====== RECORDS TO USE ======

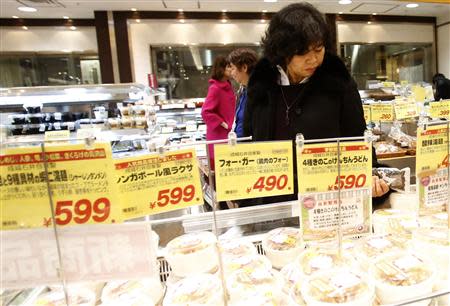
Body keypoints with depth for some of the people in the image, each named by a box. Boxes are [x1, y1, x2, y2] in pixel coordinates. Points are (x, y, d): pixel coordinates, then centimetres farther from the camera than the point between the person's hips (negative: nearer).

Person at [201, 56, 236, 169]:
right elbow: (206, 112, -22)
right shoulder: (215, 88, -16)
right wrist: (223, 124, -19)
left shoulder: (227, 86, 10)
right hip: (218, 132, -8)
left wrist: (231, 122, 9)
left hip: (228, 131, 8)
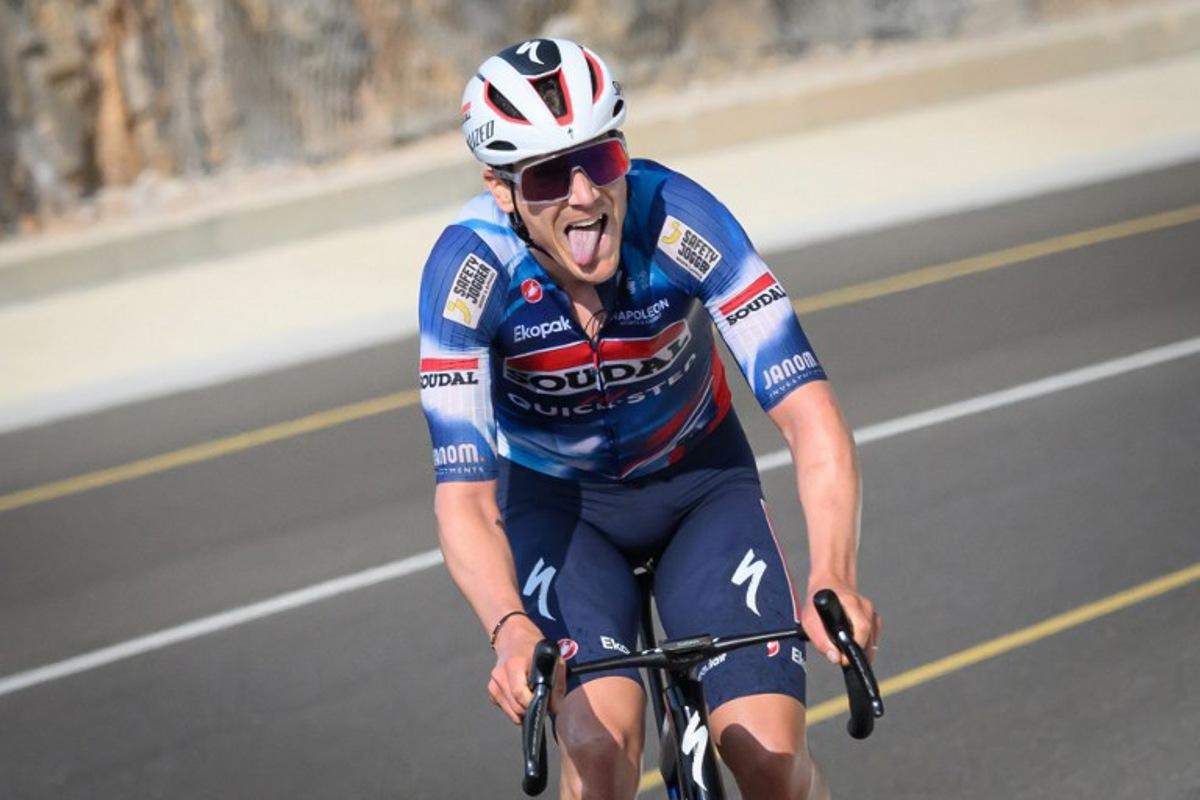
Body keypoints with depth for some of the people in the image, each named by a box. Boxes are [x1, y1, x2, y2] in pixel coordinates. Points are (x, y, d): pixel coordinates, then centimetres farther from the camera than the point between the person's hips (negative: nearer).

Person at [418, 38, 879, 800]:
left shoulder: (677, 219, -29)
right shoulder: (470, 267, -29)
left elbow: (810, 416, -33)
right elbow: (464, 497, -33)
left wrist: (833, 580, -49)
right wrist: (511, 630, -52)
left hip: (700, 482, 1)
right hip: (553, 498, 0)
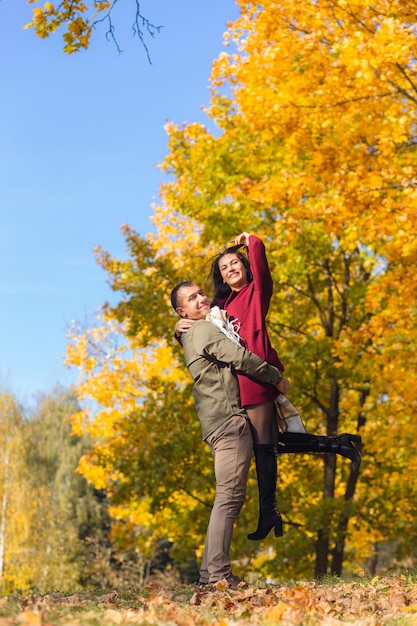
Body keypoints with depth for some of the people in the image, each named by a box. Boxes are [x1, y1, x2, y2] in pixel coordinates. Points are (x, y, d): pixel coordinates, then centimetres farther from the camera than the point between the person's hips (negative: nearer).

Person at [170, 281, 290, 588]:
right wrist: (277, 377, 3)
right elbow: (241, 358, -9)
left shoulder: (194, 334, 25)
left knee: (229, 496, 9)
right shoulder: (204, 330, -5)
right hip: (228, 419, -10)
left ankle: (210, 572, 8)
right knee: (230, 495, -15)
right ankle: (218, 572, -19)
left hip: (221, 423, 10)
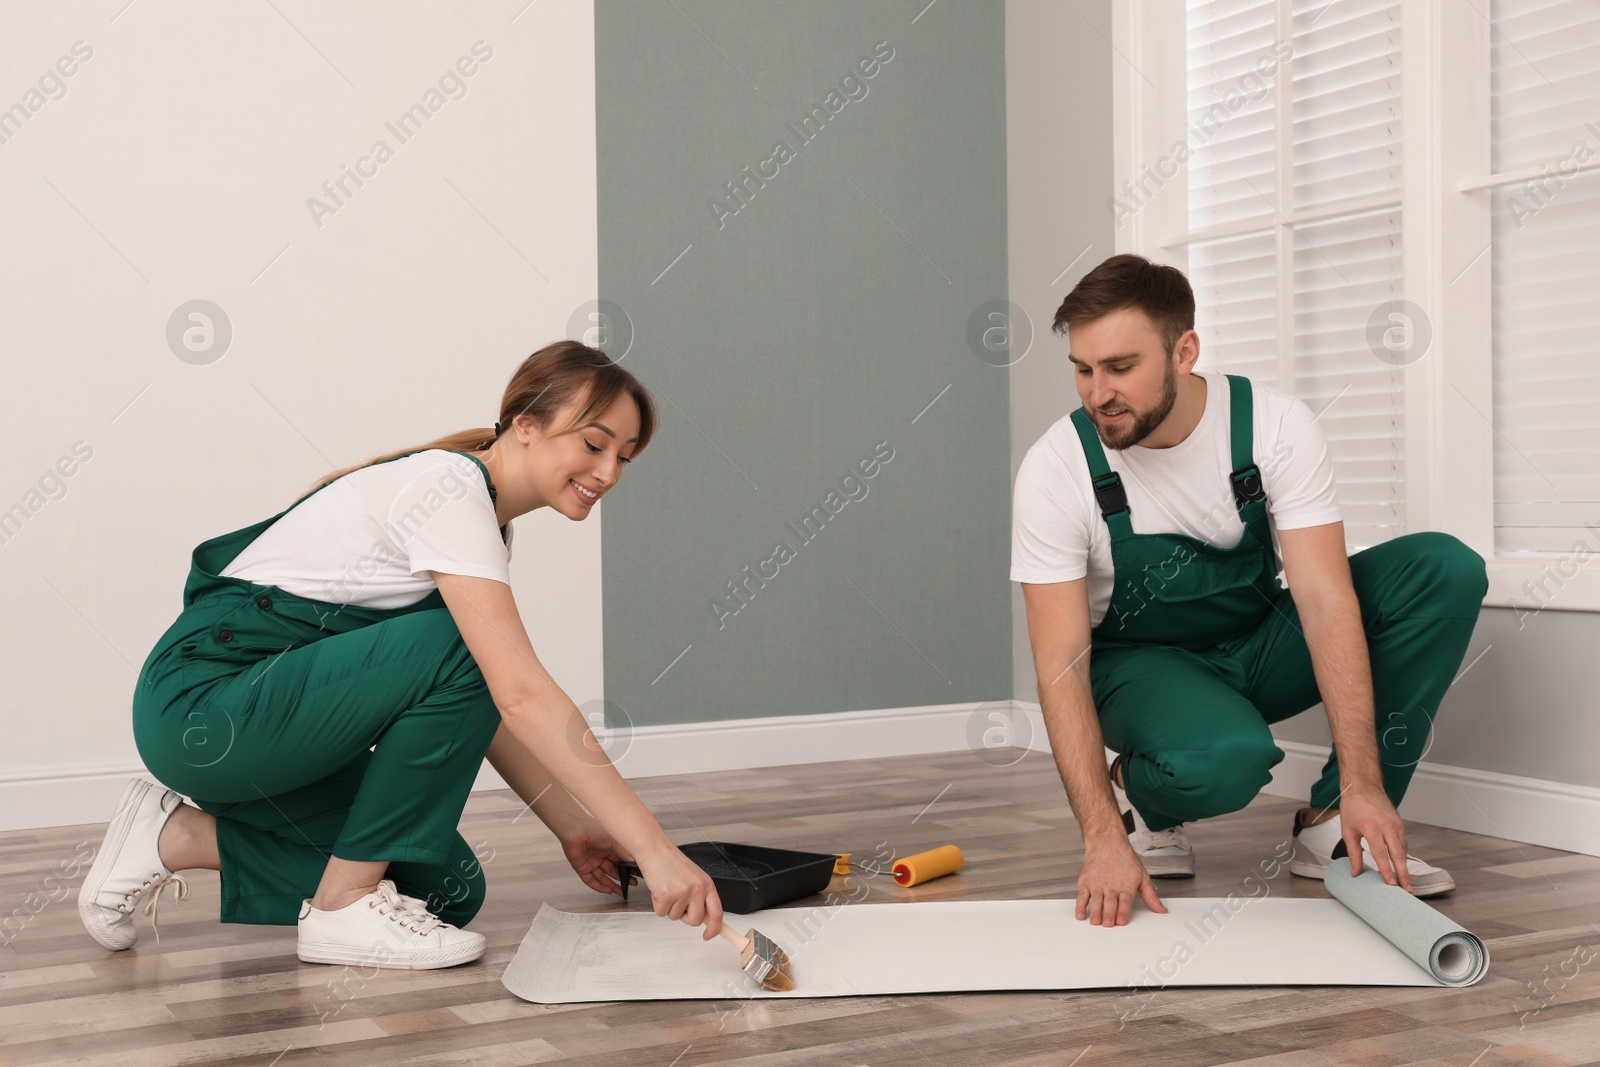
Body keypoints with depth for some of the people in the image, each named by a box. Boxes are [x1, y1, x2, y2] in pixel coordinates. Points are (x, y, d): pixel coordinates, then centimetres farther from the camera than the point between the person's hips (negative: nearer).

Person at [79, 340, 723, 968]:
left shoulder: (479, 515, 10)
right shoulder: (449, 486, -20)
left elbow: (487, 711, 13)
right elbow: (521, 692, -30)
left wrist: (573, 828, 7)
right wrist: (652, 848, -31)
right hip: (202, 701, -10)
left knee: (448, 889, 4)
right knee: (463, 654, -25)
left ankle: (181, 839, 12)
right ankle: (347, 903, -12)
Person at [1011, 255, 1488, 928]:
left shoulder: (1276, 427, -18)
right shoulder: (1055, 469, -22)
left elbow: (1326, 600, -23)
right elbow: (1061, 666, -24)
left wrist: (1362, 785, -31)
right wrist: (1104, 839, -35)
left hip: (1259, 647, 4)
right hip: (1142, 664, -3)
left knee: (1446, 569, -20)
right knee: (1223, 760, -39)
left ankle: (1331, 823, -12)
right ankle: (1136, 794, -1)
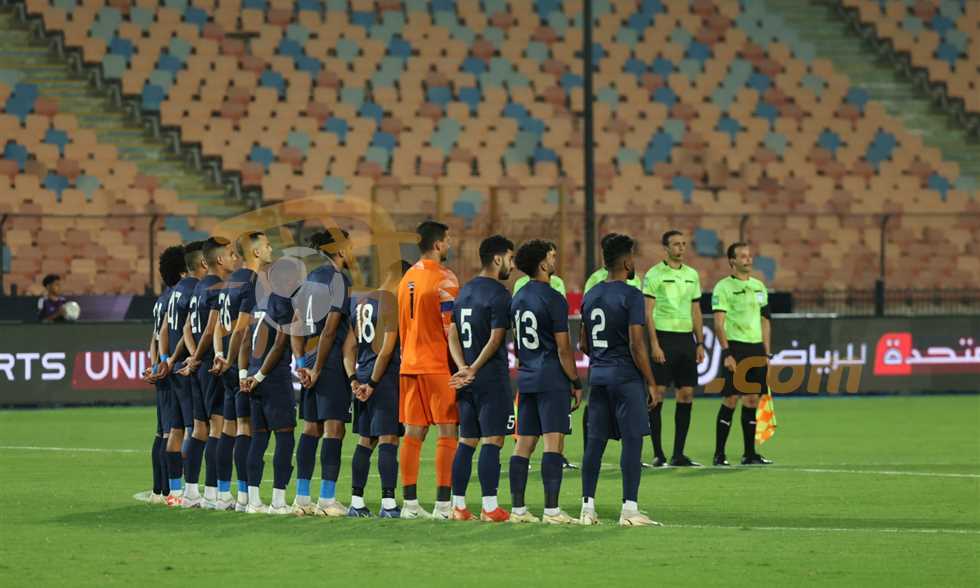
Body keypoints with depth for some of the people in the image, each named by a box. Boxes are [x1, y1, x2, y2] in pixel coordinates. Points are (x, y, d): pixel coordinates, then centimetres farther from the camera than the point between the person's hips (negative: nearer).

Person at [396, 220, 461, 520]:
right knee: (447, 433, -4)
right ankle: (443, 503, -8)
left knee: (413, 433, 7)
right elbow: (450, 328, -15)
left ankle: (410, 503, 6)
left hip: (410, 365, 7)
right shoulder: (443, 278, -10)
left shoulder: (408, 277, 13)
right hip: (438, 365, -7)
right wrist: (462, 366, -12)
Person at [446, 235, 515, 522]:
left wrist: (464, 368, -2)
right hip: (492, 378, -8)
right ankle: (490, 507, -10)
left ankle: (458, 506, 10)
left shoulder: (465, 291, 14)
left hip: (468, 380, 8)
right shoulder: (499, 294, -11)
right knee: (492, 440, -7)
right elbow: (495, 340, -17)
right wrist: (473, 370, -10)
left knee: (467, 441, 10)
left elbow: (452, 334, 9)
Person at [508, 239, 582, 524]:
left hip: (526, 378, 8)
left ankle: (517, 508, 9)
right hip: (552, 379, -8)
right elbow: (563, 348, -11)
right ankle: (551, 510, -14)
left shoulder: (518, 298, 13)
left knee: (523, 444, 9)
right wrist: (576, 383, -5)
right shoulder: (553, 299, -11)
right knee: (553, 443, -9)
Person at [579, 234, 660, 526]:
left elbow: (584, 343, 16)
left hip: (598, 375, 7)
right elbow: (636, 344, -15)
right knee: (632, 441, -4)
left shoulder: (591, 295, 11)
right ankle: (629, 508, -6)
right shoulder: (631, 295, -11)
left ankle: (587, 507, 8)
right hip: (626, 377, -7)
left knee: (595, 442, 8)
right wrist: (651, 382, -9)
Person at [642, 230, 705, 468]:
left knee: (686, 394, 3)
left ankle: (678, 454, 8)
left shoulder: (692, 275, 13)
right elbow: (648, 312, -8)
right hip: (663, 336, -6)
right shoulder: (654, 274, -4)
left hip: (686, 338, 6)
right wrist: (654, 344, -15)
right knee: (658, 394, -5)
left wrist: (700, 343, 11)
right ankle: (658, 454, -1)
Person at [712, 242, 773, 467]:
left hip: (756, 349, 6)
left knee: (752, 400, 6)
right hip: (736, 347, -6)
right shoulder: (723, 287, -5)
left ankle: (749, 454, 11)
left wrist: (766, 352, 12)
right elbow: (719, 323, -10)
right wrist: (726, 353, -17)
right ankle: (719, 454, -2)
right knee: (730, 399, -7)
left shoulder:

======

#### HOW TO COMPLETE THIS TASK:
Starting at the beginning of the material and ending with the line that contains "right hip: (553, 498, 0)", output each line as a row of a Markdown table with the columns Row and Line. Skip blank lines and leave out the pictures.

#### RESULT OF THE EXERCISE:
| Row | Line |
|---|---|
| 1 | Body keypoints with depth for some of the people in the image, each named by a box. Boxes are [x1, y1, x2, y2] in pixel coordinates. Points are (x, y, d): pixel coordinates, then centimetres farther from the camera than the point between the person's hips (negative: nearer). |
| 2 | Person at [201, 56, 236, 169]: |
| 3 | right elbow: (206, 112, -22) |
| 4 | right shoulder: (215, 88, -16) |
| 5 | right wrist: (223, 124, -19) |
| 6 | left shoulder: (227, 86, 10) |
| 7 | right hip: (218, 132, -8) |
| 8 | left wrist: (231, 122, 9) |
| 9 | left hip: (228, 131, 8) |
| 10 | Body keypoints with depth for some of the people in the image, each named by a box. Boxes are [x1, y1, x2, y2] in pixel coordinates. Points are (x, y, d): pixel coordinates, then centimetres farther from the camera than the point between the person's hips (negative: nearer). |
| 11 | Person at [418, 38, 879, 800]: |
| 12 | left shoulder: (677, 219, -29) |
| 13 | right shoulder: (470, 267, -29) |
| 14 | left elbow: (810, 416, -33) |
| 15 | right elbow: (464, 497, -33) |
| 16 | left wrist: (833, 580, -49) |
| 17 | right wrist: (511, 630, -52) |
| 18 | left hip: (700, 482, 1) |
| 19 | right hip: (553, 498, 0) |